# Best Month Ever!



## Anita Martin (Dec 26, 2007)

So far this month I've made about 3-4 times the amount of money I made selling soap last year at Christmas! I've got lots and lots of soaps this year. Lots of great smelling stuff, plenty of lavender and lavender blends and patchouli blends, plus other great sellers. More internet orders too, plus of course those trimming clients who order from me all the time. Wish I had done more lotions and a few other things, but the best thing I think that helped sell so much more soap was the bigger variety of tried and true soaps. Last year I ordered a bunch of fragrances I'd never tried, (and won't again) and although I did well at my market, this year has been so much better. 

My packaging is better too, and I'm using a better, and cheaper, recipe. 

What things have helped your sales improve this year over previous years? 

Yep, the season's not over yet and I'm already planning for next year....or at least for the next few months.


----------



## Kalne (Oct 25, 2007)

Our total sales for the year are double over last year. But December still isn't as good as I would like to see it. It's getting there but November was still a better month for us. And it was our best month ever too.

I've got new things planned too and I came up with a new setup at our last show that I really liked and will try using it at our market come May. Same here with the lavender and patchouli blends. Our summer market customers love anything with those two things and it wasn't until near the end of the season when I started adding more in.
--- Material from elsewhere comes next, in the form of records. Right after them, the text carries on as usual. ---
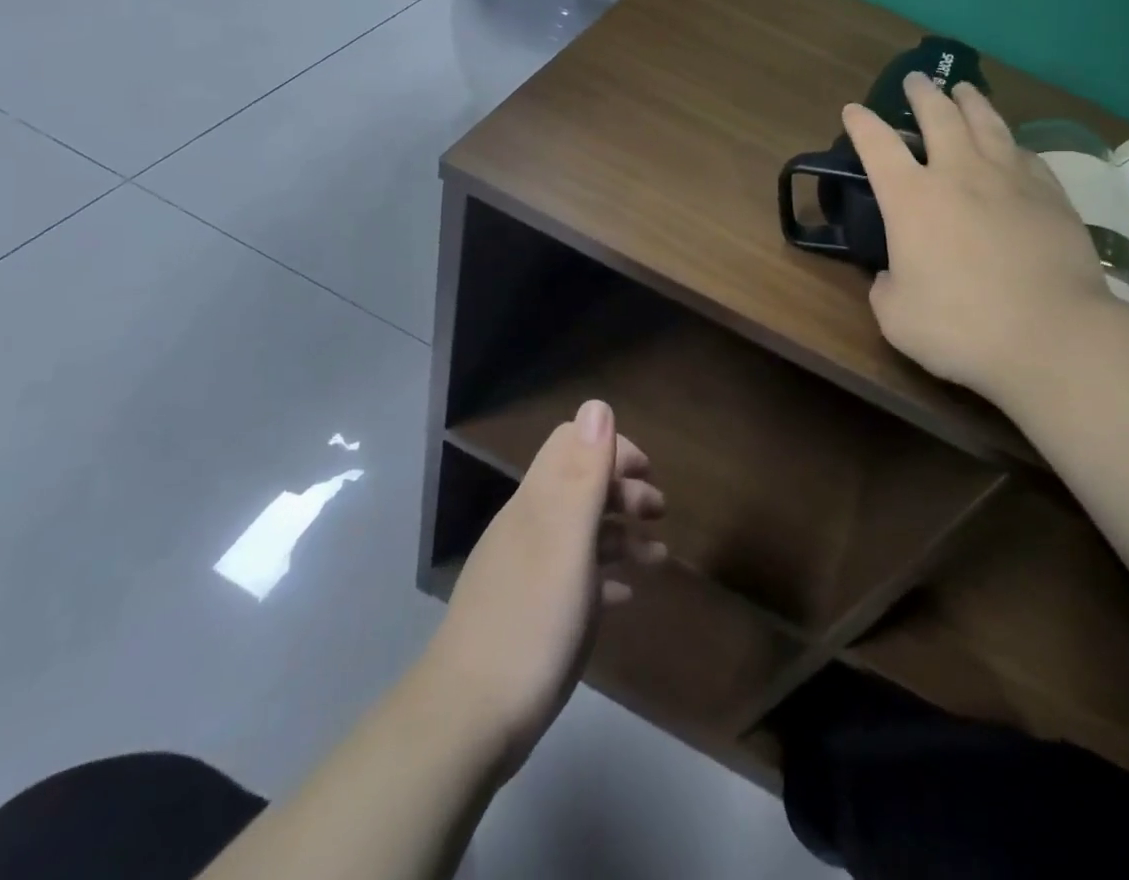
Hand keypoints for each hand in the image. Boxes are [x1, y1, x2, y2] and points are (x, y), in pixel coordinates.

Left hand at [424, 401, 664, 773]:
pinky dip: (604, 575)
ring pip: (580, 532)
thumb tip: (597, 405)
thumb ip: (583, 474)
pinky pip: (575, 577)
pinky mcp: (529, 612)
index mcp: (537, 502)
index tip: (648, 474)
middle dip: (623, 490)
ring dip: (621, 534)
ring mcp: (527, 571)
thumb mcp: (566, 543)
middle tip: (661, 513)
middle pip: (580, 485)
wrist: (467, 722)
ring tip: (658, 558)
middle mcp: (530, 526)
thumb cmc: (530, 622)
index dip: (612, 447)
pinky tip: (625, 596)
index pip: (572, 443)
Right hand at [842, 73, 1115, 394]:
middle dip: (921, 94)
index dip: (861, 124)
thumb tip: (893, 274)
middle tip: (916, 81)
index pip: (878, 146)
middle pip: (938, 117)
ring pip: (986, 123)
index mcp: (912, 199)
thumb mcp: (897, 316)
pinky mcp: (1050, 194)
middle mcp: (959, 174)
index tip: (853, 109)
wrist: (1051, 334)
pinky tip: (1011, 144)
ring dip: (970, 101)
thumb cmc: (961, 326)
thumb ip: (886, 287)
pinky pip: (1025, 154)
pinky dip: (1010, 142)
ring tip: (963, 89)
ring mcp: (1010, 179)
Next season we'll have more of those from the beginning.


----------



## buckrun (Mar 7, 2008)

Congrats Anita!
Wise shoppers.


----------



## MF-Alpines (Mar 29, 2010)

That's awesome, Anita!

I only started selling last year in December and ran out at the FM the week before Christmas. But I didn't have many scents nor inventory. I won't have a final tally 'til next week, but these last two weeks were my best ever! and I did well this summer. I'm not online (yet) and I don't wholesale (yet), but I have great regulars as well as picking up those holiday shoppers. I have a customer who lives about 3 hours from here who ordered bars + samples via e-mail (she had been at the FM this summer) and asked for business cards hoping to drum me up more business. I have another woman who's husband owns a few hallmark stores and wants to put my soaps in a couple of their shops (I told her I'd get with Purchasing in January). She is a GREAT customer, sends all her friends to me, and has spent over $200 herself in the last there weeks.

Yep, great year!!!


----------



## jdranch (Jan 31, 2010)

congrats ladies!


----------



## LynninTX (Oct 25, 2007)

Way better here too... though still small time. The Farmers Market has been a HUGE blessing for us. 
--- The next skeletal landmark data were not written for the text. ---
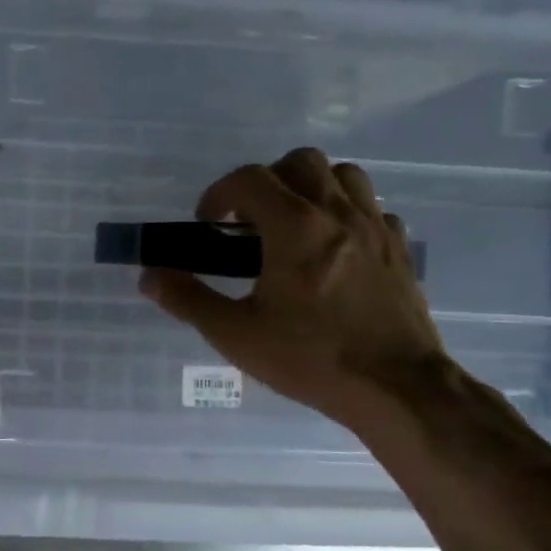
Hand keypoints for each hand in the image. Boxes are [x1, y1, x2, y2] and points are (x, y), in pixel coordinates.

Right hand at [138, 148, 448, 428]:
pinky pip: (372, 209)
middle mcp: (337, 214)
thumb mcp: (235, 334)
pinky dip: (346, 214)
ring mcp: (376, 228)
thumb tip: (149, 276)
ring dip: (310, 187)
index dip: (218, 193)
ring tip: (291, 225)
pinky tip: (332, 248)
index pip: (249, 178)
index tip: (207, 223)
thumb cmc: (310, 358)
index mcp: (295, 227)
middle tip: (248, 220)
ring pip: (343, 176)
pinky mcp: (400, 249)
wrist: (397, 388)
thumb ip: (187, 299)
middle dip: (265, 180)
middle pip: (300, 162)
Tweaking recipes, scents, and packaging too...

Had a nice jump up in Oct, higher in Nov, and Dec is highest with 2 weeks left. 

First Sat in Dec I sold more than we did the whole MONTHS of Jan, Mar, Apr, and May....

Top seller remains Thieves. But the Lavender Lullaby (lav & eucalyptus) I recently did just totally TOOK OFF.


----------



## Jenny M (Nov 21, 2009)

Very good here, too. Best year yet. I am encouraged.

I'm starting to work on new products & scents for 2012. I've been doing some market research & it looks good for all of us. The hot products for the coming year seem to be anything natural. "Handmade" & "green" should be big buzz words. 

Thanks to all of you for your generous sharing!


----------